# Picked Up A New Mower - SCAG SCF30



## Kustrud (Jun 23, 2017)

I feel like I've posted 10 mower upgrades on here thing to find the right one for my yard.

Last one was a very nice Commercial Snapper 48" ZT. What I've learned is that I just cannnot use a ZT on my yard without tearing it up. There's a slight slope and changes in grade/wavy areas. I think I'll make some good $$ on it at least!

I probably have 12k square feet all Bermuda.

Anyway, here's the new machine! Build quality is outstanding. It's definitely solid and cut quality is great! First cut I gave it a workout on my very thick Bermuda front lawn and did a HOC reset and bagged it. Also mulched the back at normal height.

Love the HOC adjustment, the controls, the mulch plug setup, etc.

If you have any questions on this mower let me know. Very impressed so far!


----------



## Amoo316 (Jul 8, 2021)

Welcome to the Scag family. I'll be posting my 20hr review on my Cheetah 2 in the next few days.

What's the lowest you can get the deck on that thing?


----------



## Kustrud (Jun 23, 2017)

Amoo316 said:


> Welcome to the Scag family. I'll be posting my 20hr review on my Cheetah 2 in the next few days.
> 
> What's the lowest you can get the deck on that thing?


Thanks! 1.5" I believe.


----------



## LandR (Jun 2, 2020)

Thanks for sharing. I'm in the market as I just sold my 1600 Greensmaster and deciding between a walk behind or a stander. I have 44k soft of zoysia.

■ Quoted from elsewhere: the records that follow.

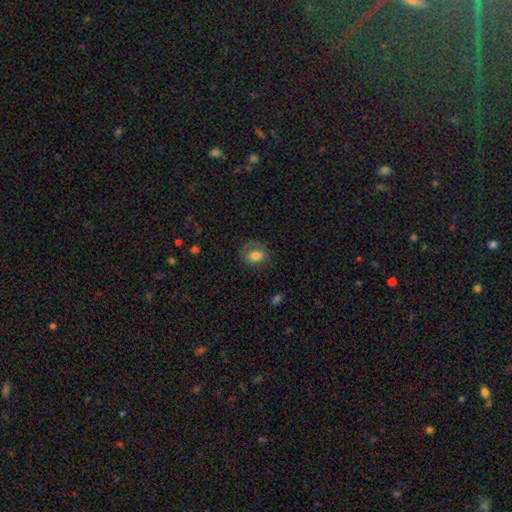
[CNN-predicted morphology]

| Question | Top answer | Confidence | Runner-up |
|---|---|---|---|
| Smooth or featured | smooth | 65% | featured or disk (26%) |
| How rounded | in between | 61% | round (38%) |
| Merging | none | 60% | minor disturbance (21%) |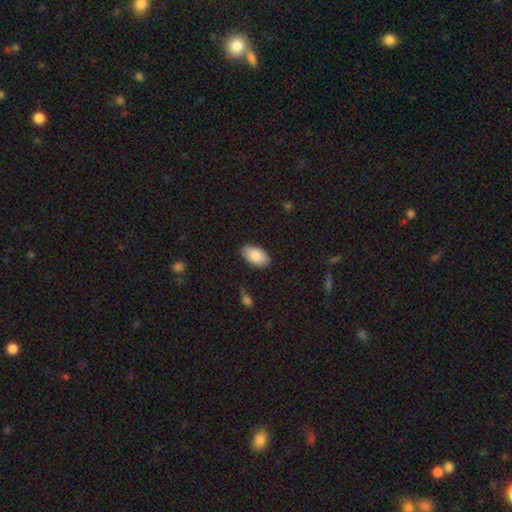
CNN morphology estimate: Overall: smooth (87%). How rounded: in between (95%). Merging: none (85%).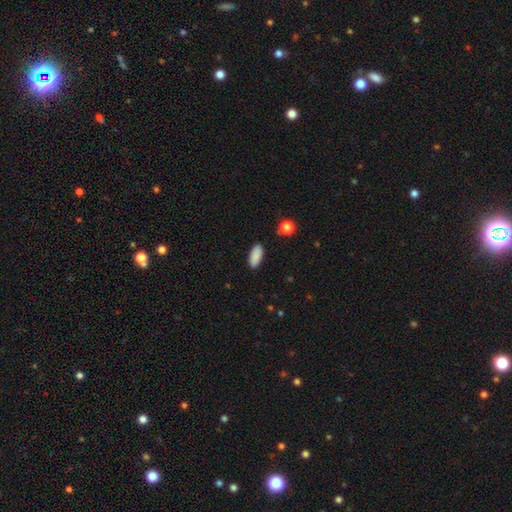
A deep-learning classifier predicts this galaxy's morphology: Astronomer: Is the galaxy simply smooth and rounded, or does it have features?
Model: smooth — 89%.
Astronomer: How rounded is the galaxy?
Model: in between — 86%.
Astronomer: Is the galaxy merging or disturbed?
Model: none — 88%.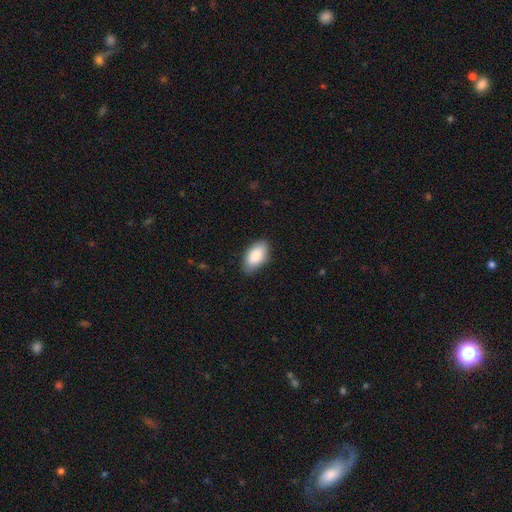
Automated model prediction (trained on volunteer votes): A smooth galaxy with no disk features (87%) that is in between round and cigar-shaped (95%).

Vote fractions:
- Smooth or featured? smooth: 87% / featured or disk: 7% / star or artifact: 6%
- How rounded? in between: 95% / round: 3% / cigar-shaped: 2%
- Merging? none: 85% / minor disturbance: 12% / major disturbance: 2% / merger: 1%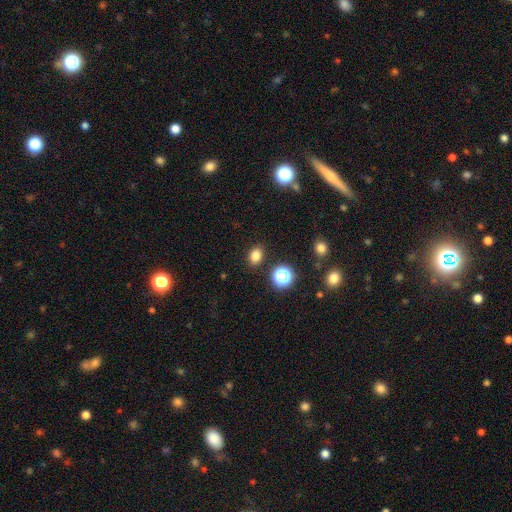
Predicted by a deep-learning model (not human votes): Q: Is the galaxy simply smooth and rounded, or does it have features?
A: smooth — 80%.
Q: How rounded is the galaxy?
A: in between — 63%.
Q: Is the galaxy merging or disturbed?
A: none — 86%.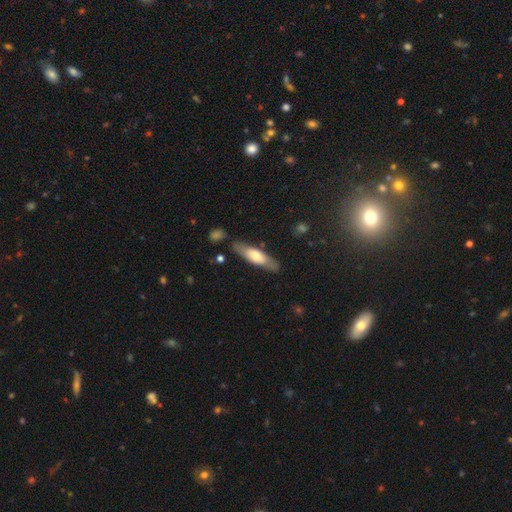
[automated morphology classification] A smooth galaxy with no disk features (55%) that is cigar-shaped (60%).

Vote fractions:
- Smooth or featured? smooth: 55% / featured or disk: 40% / star or artifact: 5%
- How rounded? cigar-shaped: 60% / in between: 38% / round: 2%
- Merging? none: 81% / minor disturbance: 13% / major disturbance: 3% / merger: 3%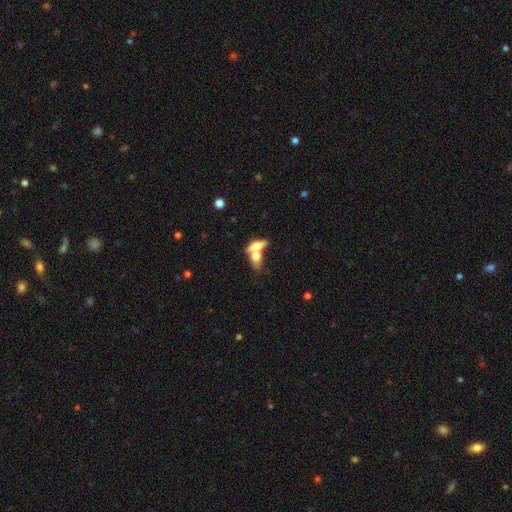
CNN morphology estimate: A smooth galaxy with no disk features (61%) that is in between round and cigar-shaped (69%).

Vote fractions:
- Smooth or featured? smooth: 61% / featured or disk: 32% / star or artifact: 7%
- How rounded? in between: 69% / cigar-shaped: 23% / round: 8%
- Merging? merger: 65% / none: 24% / minor disturbance: 7% / major disturbance: 4%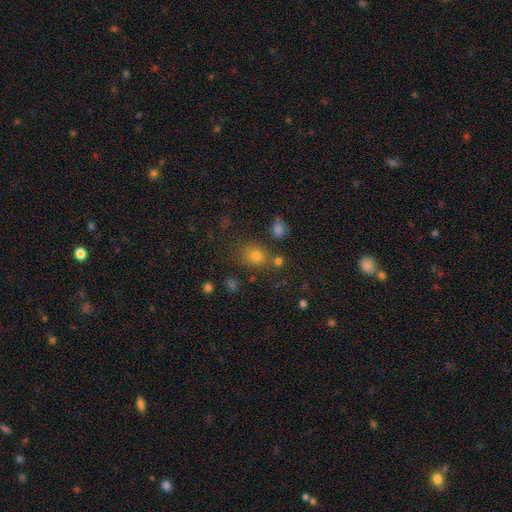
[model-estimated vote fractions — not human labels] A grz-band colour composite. It shows a smooth galaxy with no disk features (69%) that is round (65%). Merging: none (70%).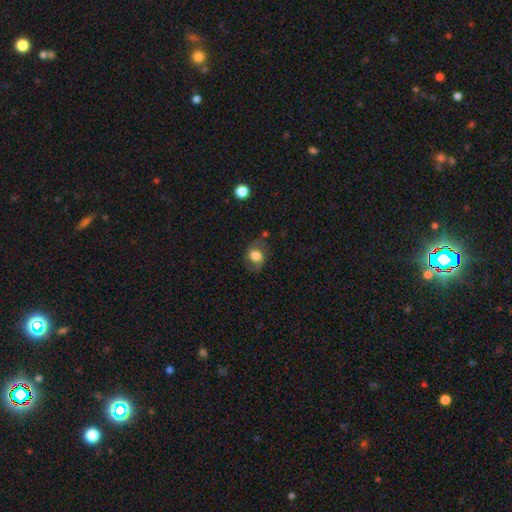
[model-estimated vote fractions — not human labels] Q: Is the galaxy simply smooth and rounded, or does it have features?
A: smooth — 67%.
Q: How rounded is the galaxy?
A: round — 52%.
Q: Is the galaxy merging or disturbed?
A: none — 68%.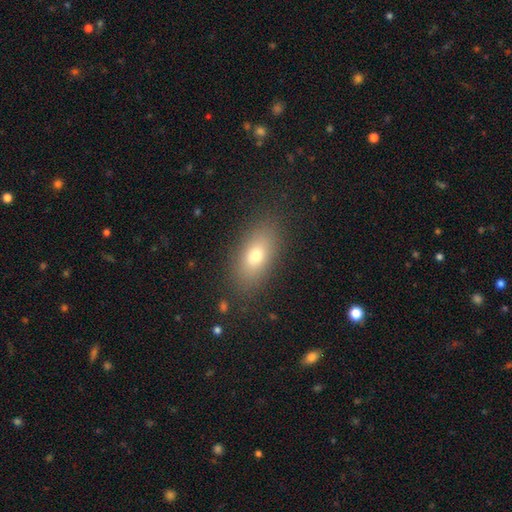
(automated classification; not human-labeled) Smooth or featured? smooth (72%)
How rounded? in between (83%)
Merging? none (85%)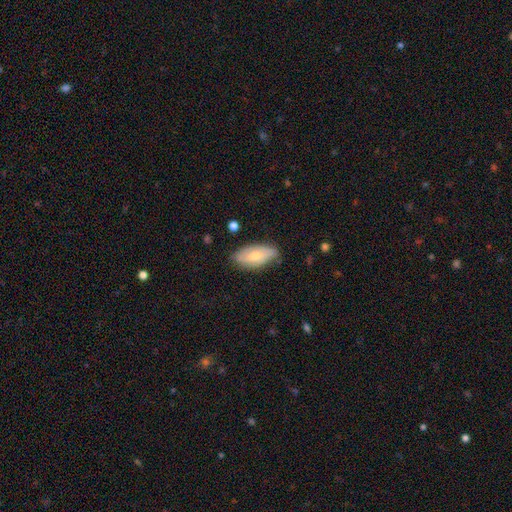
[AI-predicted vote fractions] The model was most divided on "smooth or featured": smooth: 58%, featured or disk: 35%, star or artifact: 6%. More confident: how rounded — in between (88%); merging — none (69%).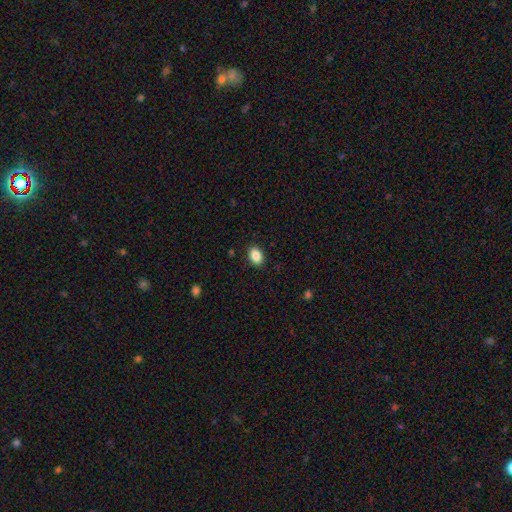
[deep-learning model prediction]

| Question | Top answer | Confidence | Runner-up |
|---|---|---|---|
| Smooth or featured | smooth | 87% | star or artifact (9%) |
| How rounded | in between | 80% | round (19%) |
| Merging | none | 89% | minor disturbance (8%) |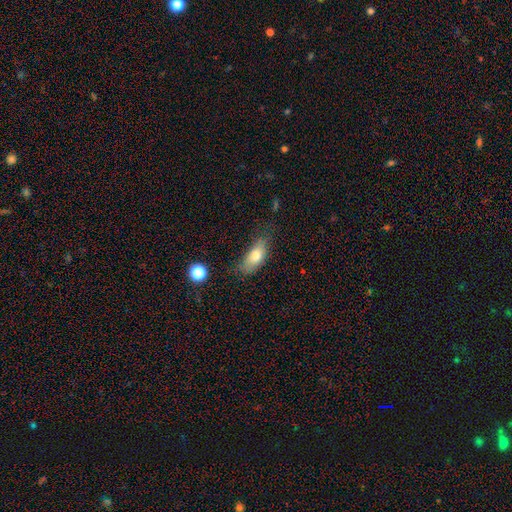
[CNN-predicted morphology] Smooth or featured? Predicted: smooth (p=0.75). How rounded? Predicted: in between (p=0.81). Merging? Predicted: none (p=0.56).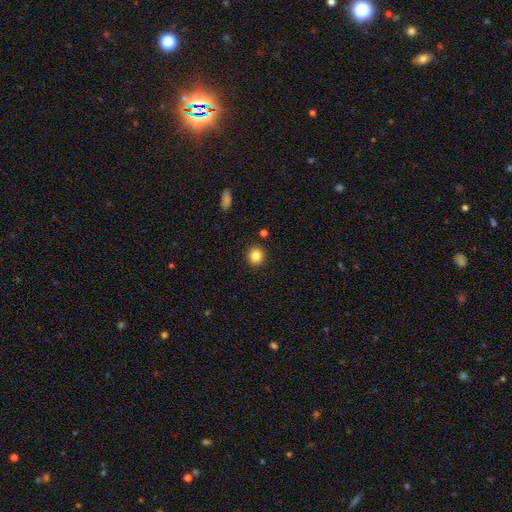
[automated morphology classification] smooth 85%, star or artifact 11%, featured or disk 4%. Down the decision tree: how rounded — round (90%); merging — none (90%).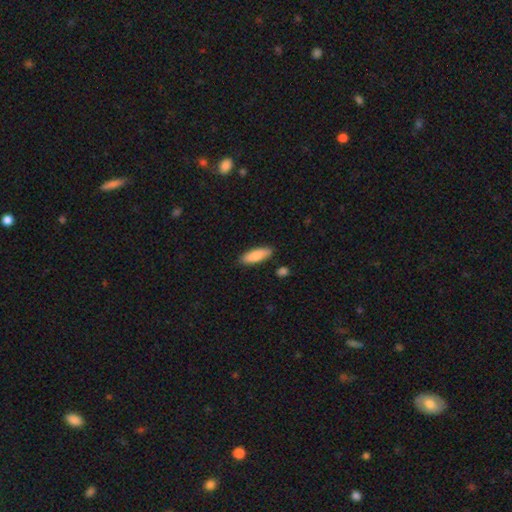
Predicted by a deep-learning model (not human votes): smooth-or-featured: smooth: 83% | featured or disk: 11% | star or artifact: 6%
  how-rounded: in between: 61% | cigar-shaped: 37% | round: 2%
  merging: none: 84% | minor disturbance: 11% | merger: 3% | major disturbance: 2%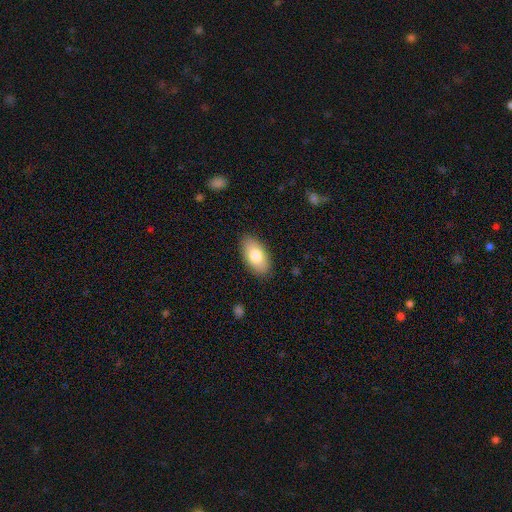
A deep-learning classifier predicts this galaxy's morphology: Smooth or featured? smooth (78%)
How rounded? in between (94%)
Merging? none (86%)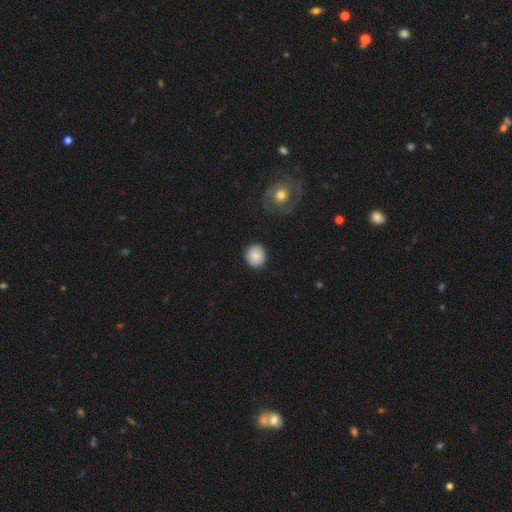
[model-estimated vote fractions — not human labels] Smooth or featured?
  - smooth: 87% *
  - star or artifact: 7%
  - featured or disk: 6%
How rounded?
  - round: 89% *
  - in between: 10%
  - cigar-shaped: 1%
Merging?
  - none: 90% *
  - minor disturbance: 7%
  - major disturbance: 2%
  - merger: 1%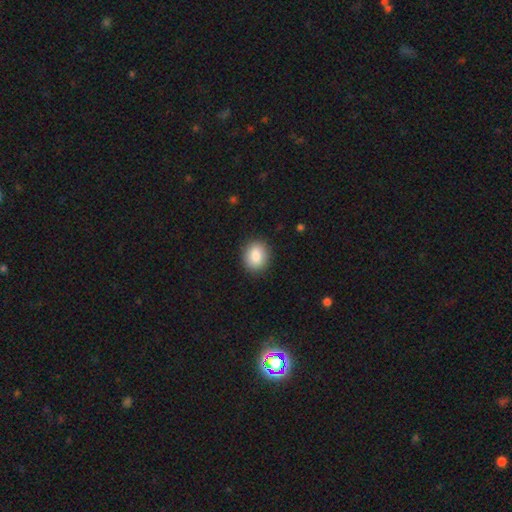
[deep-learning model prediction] Smooth or featured? smooth (86%)
How rounded? round (57%)
Merging? none (89%)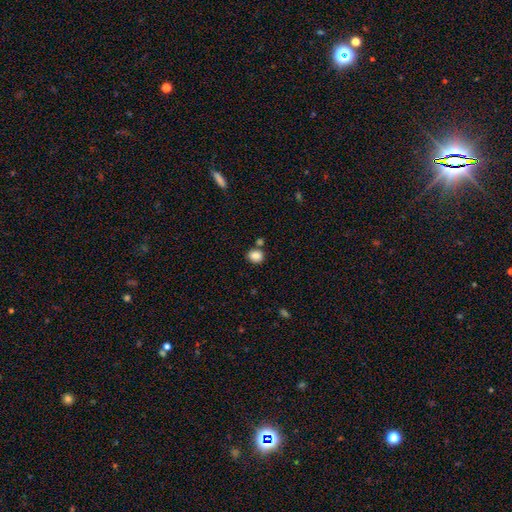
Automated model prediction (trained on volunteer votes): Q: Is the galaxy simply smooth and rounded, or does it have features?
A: smooth — 86%.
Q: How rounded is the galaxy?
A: round — 57%.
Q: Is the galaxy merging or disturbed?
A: none — 73%.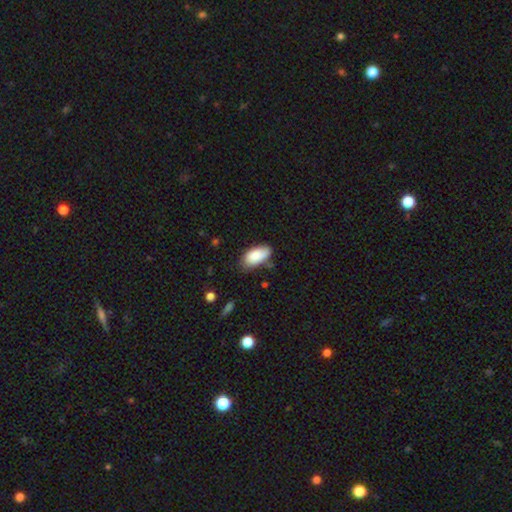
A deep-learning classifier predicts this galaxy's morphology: Smooth or featured? smooth (82%)
How rounded? in between (94%)
Merging? none (65%)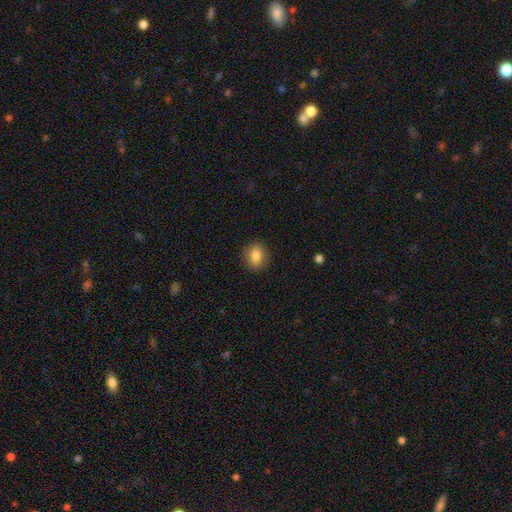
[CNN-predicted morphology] Smooth or featured: smooth — 84% (star or artifact — 9%)
How rounded: round — 52% (in between — 47%)
Merging: none — 88% (minor disturbance — 9%)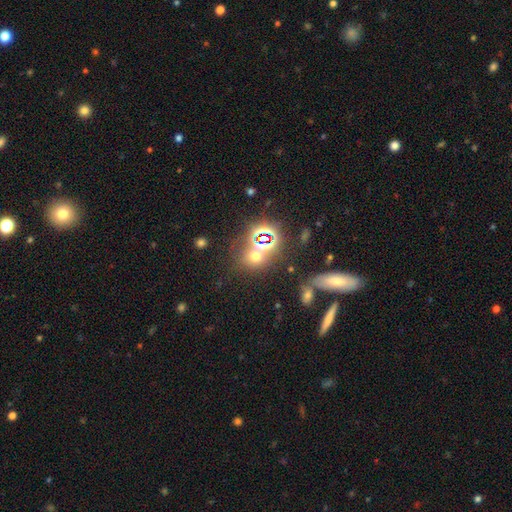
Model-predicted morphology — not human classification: Smooth or featured? smooth (46%)
Merging? none (64%)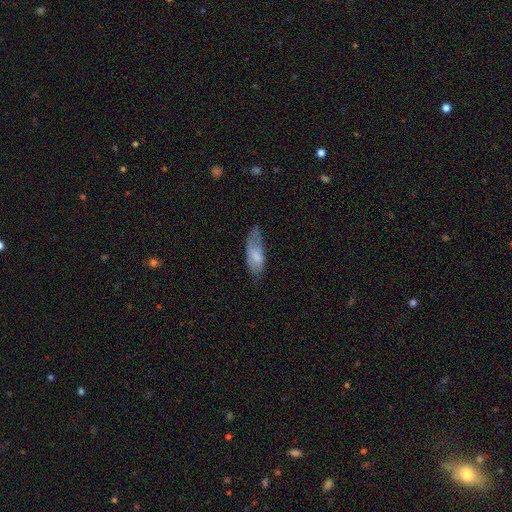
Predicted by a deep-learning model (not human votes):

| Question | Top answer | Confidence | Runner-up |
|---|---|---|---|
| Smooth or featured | smooth | 69% | featured or disk (24%) |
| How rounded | in between | 75% | cigar-shaped (23%) |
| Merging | none | 45% | minor disturbance (35%) |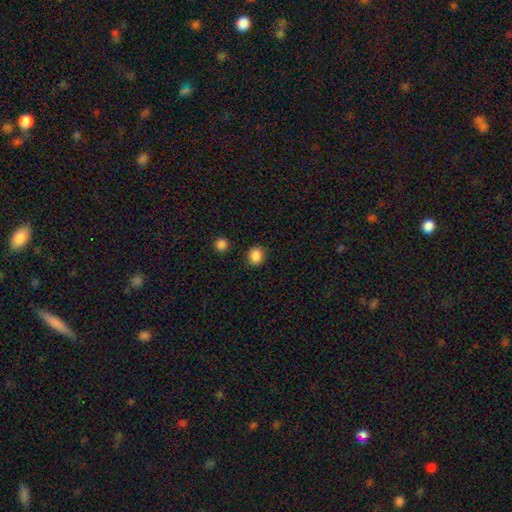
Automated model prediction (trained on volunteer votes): Smooth or featured? smooth (87%)
How rounded? round (66%)
Merging? none (86%)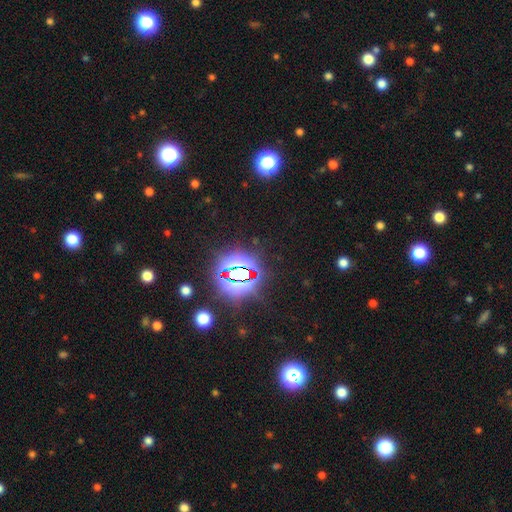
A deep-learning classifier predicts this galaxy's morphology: This appears to be a star or artifact, not a galaxy (84%).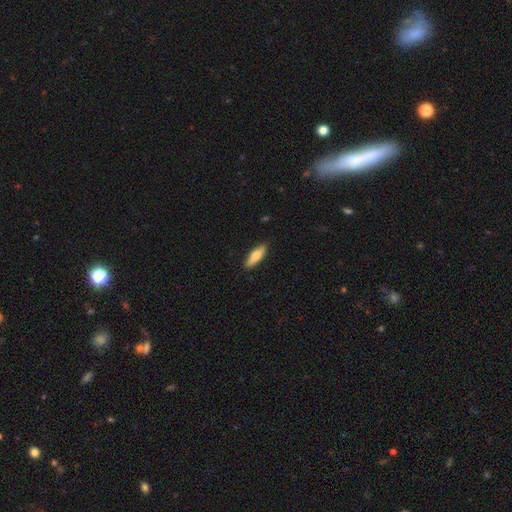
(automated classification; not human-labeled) A smooth galaxy with no disk features (66%) that is cigar-shaped (55%). Merging: none (89%).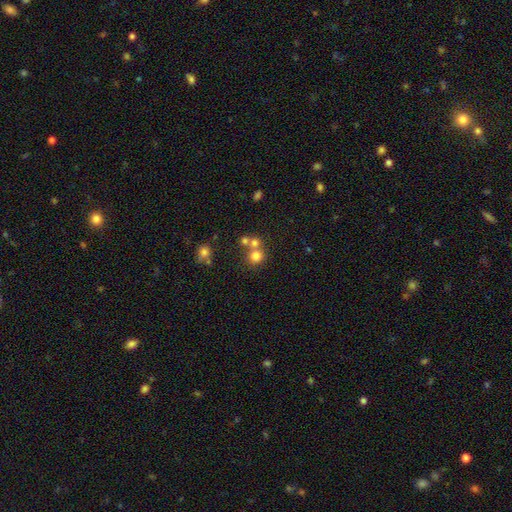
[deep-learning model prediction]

Is it a single or dual blade setup?


----------



## Kustrud (Jun 23, 2017)

LandR said:


> Thanks for sharing. I'm in the market as I just sold my 1600 Greensmaster and deciding between a walk behind or a stander. I have 44k soft of zoysia.
> 
> Is it a single or dual blade setup?


It's a dual blade and a 30". Great mower, but 44k feet comes down to how much time you want to spend mowing.


----------



## BurtMacklinFBI (Jul 17, 2021)

It's funny cause this model keeps popping up on my social media feed the last few days haha. Everyone who has one loves it but say the weight is up there and with no front casters its not the easiest to menuver. Nice machine regardless, Good luck with it!


----------



## Kustrud (Jun 23, 2017)

BurtMacklinFBI said:


> It's funny cause this model keeps popping up on my social media feed the last few days haha. Everyone who has one loves it but say the weight is up there and with no front casters its not the easiest to menuver. Nice machine regardless, Good luck with it!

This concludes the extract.